Schreiben Sie aus dem Urteil den Abschnitt wortgetreu ab, beginnend mit „Leitsatz (amtlich)“ und weiter bis einschließlich „Anforderungen vergewissert hat.“.

====== Vorgegebener Text

Leitsatz (amtlich)
1. Gehen die Parteien zu Beginn eines Rechtsstreits unausgesprochen von der Geltung der AKB 2008 für einen Versicherungsfall im Februar 2008 bei einem 2006 geschlossenen Versicherungsvertrag aus und widerspricht der Versicherer dem nach einem Hinweis des Gerichts, so ist er gehalten darzulegen, wie und wann es zu der - jedenfalls im Jahr 2008 erfolgten - Einbeziehung der AKB 2008 gekommen sein soll.
2. Der Versicherer darf seine Leistung um 25 % kürzen, wenn der Vorwurf der grob fahrlässig fehlerhaften Sicherung eines verladenen Pkw allein darin besteht, dass der sachunkundige Versicherungsnehmer sich nicht hinreichend über notwendige technische Anforderungen vergewissert hat.
Normenkette
AKB 2008
Verfahrensgang
LG Saarbrücken (Urteil vom 17.07.2009; Aktenzeichen 14 O 292/08) |
Tenor
1. Auf die Berufung des Klägers wird das am 17.7.2009 verkündete Urteil des LG Saarbrücken - 14 O 292/08 - aufgehoben und zu Ziff. I wie folgt neu gefasst:
Das Versäumnisurteil vom 16.3.2009 wird insoweit aufrechterhalten, als die Beklagte verurteilt worden ist, an den Kläger 4.047,80 EUR nebst Zinsen i.H.v. 5 Prozentpunkten über dem jeweiligen Basiszinssatz seit dem 3.7.2008 zu zahlen. Im Übrigen wird das Versäumnisurteil aufgehoben und die Klage abgewiesen
2. Die Berufung im Übrigen wird zurückgewiesen.
3. Die Beklagte trägt die Kosten ihrer Säumnis in erster Instanz. Im Übrigen tragen der Kläger 56 %, die Beklagte 44 % der Kosten des Rechtsstreits beider Instanzen.
4. Das Urteil ist vorläufig vollstreckbar.

============
====== Auflistung

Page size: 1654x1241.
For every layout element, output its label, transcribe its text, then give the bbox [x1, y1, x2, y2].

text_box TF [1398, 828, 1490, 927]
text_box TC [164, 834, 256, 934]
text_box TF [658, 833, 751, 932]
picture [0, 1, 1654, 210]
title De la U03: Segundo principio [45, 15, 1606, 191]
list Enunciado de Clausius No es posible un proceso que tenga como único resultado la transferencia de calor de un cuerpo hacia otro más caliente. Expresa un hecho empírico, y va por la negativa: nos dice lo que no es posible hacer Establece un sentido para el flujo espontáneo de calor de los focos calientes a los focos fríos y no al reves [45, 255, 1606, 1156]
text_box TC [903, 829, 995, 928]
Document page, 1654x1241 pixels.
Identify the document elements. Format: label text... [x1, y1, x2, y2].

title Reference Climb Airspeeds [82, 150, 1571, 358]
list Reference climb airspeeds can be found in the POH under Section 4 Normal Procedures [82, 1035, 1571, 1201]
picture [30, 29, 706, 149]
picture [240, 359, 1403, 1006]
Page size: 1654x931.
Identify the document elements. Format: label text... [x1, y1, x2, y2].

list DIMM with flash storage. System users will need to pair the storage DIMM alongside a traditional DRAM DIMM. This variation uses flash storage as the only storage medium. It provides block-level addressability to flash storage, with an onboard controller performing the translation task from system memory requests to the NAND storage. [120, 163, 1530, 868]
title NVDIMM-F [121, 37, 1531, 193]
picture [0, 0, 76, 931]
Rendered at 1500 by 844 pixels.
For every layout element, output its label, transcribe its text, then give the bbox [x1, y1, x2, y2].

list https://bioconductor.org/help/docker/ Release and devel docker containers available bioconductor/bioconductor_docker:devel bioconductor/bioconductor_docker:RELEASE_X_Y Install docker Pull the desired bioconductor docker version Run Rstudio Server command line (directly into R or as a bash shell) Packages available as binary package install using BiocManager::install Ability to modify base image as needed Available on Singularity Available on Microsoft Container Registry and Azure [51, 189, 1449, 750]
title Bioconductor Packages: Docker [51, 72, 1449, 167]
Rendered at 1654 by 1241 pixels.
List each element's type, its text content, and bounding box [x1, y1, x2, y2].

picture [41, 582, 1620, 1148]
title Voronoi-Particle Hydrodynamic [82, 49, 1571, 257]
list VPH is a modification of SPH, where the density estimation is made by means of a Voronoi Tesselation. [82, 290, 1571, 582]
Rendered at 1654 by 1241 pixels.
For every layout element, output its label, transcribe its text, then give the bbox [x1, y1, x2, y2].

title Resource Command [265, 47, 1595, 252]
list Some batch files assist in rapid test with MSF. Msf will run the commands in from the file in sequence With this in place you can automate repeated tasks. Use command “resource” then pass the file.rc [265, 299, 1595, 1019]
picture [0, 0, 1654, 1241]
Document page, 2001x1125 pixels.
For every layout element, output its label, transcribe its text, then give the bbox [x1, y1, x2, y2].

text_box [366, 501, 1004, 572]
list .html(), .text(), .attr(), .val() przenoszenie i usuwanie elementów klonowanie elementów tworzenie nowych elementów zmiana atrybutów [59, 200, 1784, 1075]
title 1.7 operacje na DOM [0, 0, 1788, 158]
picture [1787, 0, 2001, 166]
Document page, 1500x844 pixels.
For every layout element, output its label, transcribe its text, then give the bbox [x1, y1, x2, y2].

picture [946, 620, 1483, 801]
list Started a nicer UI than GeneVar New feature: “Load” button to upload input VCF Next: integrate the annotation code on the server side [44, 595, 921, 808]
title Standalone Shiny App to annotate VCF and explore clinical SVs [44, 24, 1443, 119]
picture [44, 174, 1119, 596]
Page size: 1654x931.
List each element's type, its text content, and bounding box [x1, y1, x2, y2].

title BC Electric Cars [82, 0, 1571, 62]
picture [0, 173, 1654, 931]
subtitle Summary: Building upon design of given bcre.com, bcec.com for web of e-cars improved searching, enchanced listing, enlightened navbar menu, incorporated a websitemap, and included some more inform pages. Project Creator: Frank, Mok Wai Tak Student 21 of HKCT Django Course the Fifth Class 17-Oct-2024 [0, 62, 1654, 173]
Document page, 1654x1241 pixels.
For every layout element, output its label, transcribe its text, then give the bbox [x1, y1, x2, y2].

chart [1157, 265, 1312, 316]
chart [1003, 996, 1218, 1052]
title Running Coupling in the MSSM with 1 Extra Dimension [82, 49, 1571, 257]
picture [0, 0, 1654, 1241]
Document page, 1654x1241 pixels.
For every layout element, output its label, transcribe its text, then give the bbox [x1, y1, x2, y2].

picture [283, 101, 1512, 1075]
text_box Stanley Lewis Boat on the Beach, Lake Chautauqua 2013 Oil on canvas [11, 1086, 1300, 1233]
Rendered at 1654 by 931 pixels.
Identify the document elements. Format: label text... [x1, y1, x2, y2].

============

Lösung:
Leitsatz (amtlich)
1. Gehen die Parteien zu Beginn eines Rechtsstreits unausgesprochen von der Geltung der AKB 2008 für einen Versicherungsfall im Februar 2008 bei einem 2006 geschlossenen Versicherungsvertrag aus und widerspricht der Versicherer dem nach einem Hinweis des Gerichts, so ist er gehalten darzulegen, wie und wann es zu der - jedenfalls im Jahr 2008 erfolgten - Einbeziehung der AKB 2008 gekommen sein soll.
2. Der Versicherer darf seine Leistung um 25 % kürzen, wenn der Vorwurf der grob fahrlässig fehlerhaften Sicherung eines verladenen Pkw allein darin besteht, dass der sachunkundige Versicherungsnehmer sich nicht hinreichend über notwendige technische Anforderungen vergewissert hat.